Matthieu Lagouge's PhD project

Design, fabrication and characterization of SU8-based microactuators for manipulation of micro-objects in wet environment and extraction from a wet to an almost-dry environment

This section provides a description of my PhD project in MEMS and Microtechnology in english. The thesis is already online, but it is written in french. These pages intends to provide informations about my research work in english.
My project can be divided in two parts: first part is a microprobe device developed in collaboration with Pr. Beomjoon Kim, from the Institute of Industrial Science (IIS), University of Tokyo ; second part is an extractor system, able to convey and grab micro-objects out of a liquid.

Summary

IEMN's Silicon Microsystem Group

The Silicon Microsystem Group at IEMN was created when Pr. Dominique Collard and Dr. Lionel Buchaillot came back from Japan to transfer the University of Tokyo's SAT3D MEMS technology.
Since then it has grown and developed its own skills to become a major player in international research. It is currently led by Dr. Lionel Buchaillot of CNRS.
Its research activities are focused on actuation aspect of MEMS, bioMEMS development, RF MEMS and evolution toward nanotechnology. These researches are recognized at the international level and allow publications in the largest MEMS conferences and journals.

About the projects

Part of the group research activities concern the development of bioMEMS, where the combination of microfluidic functions already in use and microactuators can be an opportunity to achieve new functions and enhance existing ones.
The objective of my PhD was to set the first components toward a true lab-on-chip development, able to evolve inside bodies, grab biocells for measurements, and deliver products in realtime.

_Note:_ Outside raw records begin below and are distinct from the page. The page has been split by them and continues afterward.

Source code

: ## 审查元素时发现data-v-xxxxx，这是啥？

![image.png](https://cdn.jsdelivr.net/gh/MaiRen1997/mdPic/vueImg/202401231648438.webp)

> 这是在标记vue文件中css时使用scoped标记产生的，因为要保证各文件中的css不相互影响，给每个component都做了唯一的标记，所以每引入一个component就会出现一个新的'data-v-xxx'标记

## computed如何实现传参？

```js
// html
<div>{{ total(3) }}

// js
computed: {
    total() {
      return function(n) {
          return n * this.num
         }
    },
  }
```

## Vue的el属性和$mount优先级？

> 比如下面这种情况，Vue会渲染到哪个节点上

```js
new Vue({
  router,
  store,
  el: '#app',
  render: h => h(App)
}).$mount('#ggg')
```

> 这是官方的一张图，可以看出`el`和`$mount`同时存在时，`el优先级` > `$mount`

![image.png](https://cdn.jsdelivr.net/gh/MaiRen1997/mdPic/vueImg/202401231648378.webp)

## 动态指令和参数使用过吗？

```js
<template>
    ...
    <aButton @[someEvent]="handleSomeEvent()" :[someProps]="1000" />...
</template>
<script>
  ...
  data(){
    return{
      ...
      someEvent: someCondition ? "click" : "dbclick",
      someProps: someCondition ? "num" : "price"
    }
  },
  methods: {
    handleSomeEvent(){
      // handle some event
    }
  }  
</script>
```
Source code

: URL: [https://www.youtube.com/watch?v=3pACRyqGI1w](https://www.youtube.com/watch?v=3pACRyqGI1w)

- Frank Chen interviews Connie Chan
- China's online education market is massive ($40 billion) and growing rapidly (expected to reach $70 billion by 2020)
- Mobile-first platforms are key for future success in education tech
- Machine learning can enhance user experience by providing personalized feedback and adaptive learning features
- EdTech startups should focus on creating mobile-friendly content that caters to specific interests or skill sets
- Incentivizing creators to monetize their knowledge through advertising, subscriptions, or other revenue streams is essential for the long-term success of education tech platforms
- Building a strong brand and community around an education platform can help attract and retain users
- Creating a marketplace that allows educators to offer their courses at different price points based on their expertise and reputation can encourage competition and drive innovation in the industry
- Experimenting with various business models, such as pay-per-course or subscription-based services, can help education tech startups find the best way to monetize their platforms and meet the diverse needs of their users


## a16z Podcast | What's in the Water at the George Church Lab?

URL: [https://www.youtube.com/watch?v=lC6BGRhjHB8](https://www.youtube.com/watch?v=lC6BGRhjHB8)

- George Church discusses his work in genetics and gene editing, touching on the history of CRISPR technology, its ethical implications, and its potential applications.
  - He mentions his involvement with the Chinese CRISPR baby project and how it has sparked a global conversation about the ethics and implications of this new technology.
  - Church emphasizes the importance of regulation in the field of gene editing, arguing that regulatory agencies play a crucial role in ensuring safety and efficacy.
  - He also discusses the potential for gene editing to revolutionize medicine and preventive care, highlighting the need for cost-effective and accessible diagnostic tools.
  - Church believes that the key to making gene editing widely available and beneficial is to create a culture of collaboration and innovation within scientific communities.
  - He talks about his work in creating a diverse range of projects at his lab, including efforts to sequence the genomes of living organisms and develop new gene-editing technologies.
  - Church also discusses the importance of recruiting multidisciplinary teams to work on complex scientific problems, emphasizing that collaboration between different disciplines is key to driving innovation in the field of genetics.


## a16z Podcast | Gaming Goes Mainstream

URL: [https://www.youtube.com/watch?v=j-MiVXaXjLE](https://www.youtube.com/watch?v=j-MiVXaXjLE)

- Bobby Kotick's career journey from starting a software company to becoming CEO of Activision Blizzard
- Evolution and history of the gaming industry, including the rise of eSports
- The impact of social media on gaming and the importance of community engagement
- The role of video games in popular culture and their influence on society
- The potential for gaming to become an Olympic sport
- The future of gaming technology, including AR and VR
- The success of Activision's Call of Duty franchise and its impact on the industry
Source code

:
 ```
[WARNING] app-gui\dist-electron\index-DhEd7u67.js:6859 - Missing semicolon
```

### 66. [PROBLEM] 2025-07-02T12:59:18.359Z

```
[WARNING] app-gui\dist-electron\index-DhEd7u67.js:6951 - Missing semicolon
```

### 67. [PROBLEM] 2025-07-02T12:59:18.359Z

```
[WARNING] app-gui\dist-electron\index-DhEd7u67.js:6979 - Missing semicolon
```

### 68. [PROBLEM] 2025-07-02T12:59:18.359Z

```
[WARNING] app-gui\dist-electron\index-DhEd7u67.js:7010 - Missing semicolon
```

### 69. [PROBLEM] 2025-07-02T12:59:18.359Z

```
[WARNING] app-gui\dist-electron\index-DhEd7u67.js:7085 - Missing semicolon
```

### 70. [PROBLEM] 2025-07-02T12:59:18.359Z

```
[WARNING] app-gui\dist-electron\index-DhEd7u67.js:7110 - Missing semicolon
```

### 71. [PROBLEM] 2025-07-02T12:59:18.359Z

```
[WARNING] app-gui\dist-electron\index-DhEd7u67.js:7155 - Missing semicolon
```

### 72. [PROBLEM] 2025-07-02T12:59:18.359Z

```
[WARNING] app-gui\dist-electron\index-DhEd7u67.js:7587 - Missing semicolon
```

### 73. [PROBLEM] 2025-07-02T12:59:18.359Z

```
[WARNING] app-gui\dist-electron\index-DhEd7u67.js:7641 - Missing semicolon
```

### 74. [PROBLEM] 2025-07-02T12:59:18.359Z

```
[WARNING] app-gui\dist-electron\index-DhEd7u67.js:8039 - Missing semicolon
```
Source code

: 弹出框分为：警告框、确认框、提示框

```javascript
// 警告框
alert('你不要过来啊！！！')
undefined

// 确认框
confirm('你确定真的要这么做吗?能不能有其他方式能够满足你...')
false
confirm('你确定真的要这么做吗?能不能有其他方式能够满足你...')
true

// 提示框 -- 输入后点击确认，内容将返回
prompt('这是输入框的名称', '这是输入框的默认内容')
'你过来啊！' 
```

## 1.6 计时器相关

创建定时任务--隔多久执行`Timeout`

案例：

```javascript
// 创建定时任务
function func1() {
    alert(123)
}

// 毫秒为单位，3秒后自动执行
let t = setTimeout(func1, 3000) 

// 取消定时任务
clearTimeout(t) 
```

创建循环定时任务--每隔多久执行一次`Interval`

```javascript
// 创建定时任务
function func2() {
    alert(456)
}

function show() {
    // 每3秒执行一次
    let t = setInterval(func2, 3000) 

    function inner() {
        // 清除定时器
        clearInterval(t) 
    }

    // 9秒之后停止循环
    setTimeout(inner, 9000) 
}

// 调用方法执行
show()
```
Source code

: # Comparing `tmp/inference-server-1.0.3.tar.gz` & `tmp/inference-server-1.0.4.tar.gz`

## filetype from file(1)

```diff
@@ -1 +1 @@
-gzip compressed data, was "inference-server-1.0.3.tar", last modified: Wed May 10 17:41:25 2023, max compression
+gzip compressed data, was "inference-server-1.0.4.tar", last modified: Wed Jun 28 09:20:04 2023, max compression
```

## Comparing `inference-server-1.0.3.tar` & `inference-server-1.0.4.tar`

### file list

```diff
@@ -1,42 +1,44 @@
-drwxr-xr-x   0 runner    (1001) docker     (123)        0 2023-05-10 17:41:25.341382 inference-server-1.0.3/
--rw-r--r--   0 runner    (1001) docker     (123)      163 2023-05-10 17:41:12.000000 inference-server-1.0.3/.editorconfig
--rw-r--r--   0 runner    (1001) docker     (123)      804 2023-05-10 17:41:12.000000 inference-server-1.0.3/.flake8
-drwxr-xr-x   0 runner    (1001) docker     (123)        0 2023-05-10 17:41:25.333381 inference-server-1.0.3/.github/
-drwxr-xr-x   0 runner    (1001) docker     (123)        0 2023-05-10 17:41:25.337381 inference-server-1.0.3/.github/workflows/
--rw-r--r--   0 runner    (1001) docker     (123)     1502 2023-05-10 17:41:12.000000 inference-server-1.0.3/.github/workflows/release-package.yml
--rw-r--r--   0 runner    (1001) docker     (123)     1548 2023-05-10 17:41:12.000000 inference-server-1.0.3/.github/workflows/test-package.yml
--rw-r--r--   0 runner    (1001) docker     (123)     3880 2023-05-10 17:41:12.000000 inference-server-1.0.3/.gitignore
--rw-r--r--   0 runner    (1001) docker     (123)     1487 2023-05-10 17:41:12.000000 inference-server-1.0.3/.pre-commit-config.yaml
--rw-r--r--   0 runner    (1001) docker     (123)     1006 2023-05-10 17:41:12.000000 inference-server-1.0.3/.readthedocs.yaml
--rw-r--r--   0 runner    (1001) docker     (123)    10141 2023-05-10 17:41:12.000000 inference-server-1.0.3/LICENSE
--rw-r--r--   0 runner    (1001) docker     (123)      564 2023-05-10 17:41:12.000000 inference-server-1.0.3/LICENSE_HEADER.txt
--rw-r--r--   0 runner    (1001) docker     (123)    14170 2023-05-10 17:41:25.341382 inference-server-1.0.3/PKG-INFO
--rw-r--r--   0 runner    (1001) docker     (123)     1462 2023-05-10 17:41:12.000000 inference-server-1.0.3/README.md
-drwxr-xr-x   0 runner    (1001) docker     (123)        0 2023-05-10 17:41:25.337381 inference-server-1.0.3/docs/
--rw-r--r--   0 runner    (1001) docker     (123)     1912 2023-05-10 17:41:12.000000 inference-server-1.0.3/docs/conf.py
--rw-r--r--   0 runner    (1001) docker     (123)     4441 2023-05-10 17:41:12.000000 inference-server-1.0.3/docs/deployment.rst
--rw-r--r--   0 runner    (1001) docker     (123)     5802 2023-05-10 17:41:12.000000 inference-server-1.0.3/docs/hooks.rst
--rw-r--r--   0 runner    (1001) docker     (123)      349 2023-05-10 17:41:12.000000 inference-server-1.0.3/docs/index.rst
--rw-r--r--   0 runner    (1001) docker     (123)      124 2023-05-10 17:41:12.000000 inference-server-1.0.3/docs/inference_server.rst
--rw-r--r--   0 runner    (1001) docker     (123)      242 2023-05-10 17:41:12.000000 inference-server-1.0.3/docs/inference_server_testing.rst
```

Applications could be realtime monitoring to prevent troubles and call emergencies when the person is in need, local therapy: microsystems are able to get close enough to infected cells to deliver tiny doses of products and thus avoid secondary effects and save products. The application field can be enlarged to environment, where MEMS devices could analyze waters, etc.
The beginning of my PhD was coincidenting with the coming in our group of Pr. Beomjoon Kim, from University of Tokyo - IIS. Since Pr. Kim was also working in bioMEMS and was bringing the microprobes project, we worked together to fabricate it.
The next part of the project was born considering there were tools to manipulate micro-objects in liquid, in air, one device to transfer from air to liquid, but none for transfer from liquid to air. Biocells, for example, live in liquid environment, but microactuators are more efficient in air. So there was a need for a device able to grab a micro-object out of a liquid to air. I've used the experience learnt from the microprobe device development to design a new system, using SU8 based actuators, and I've add a dielectrophoretic conveying system to bring micro-objects in the microactuator range.
As an innovative research project, the devices still need optimization if they were to be produced for real-life applications, but the dielectrophoretic system and the microactuators were proven to work.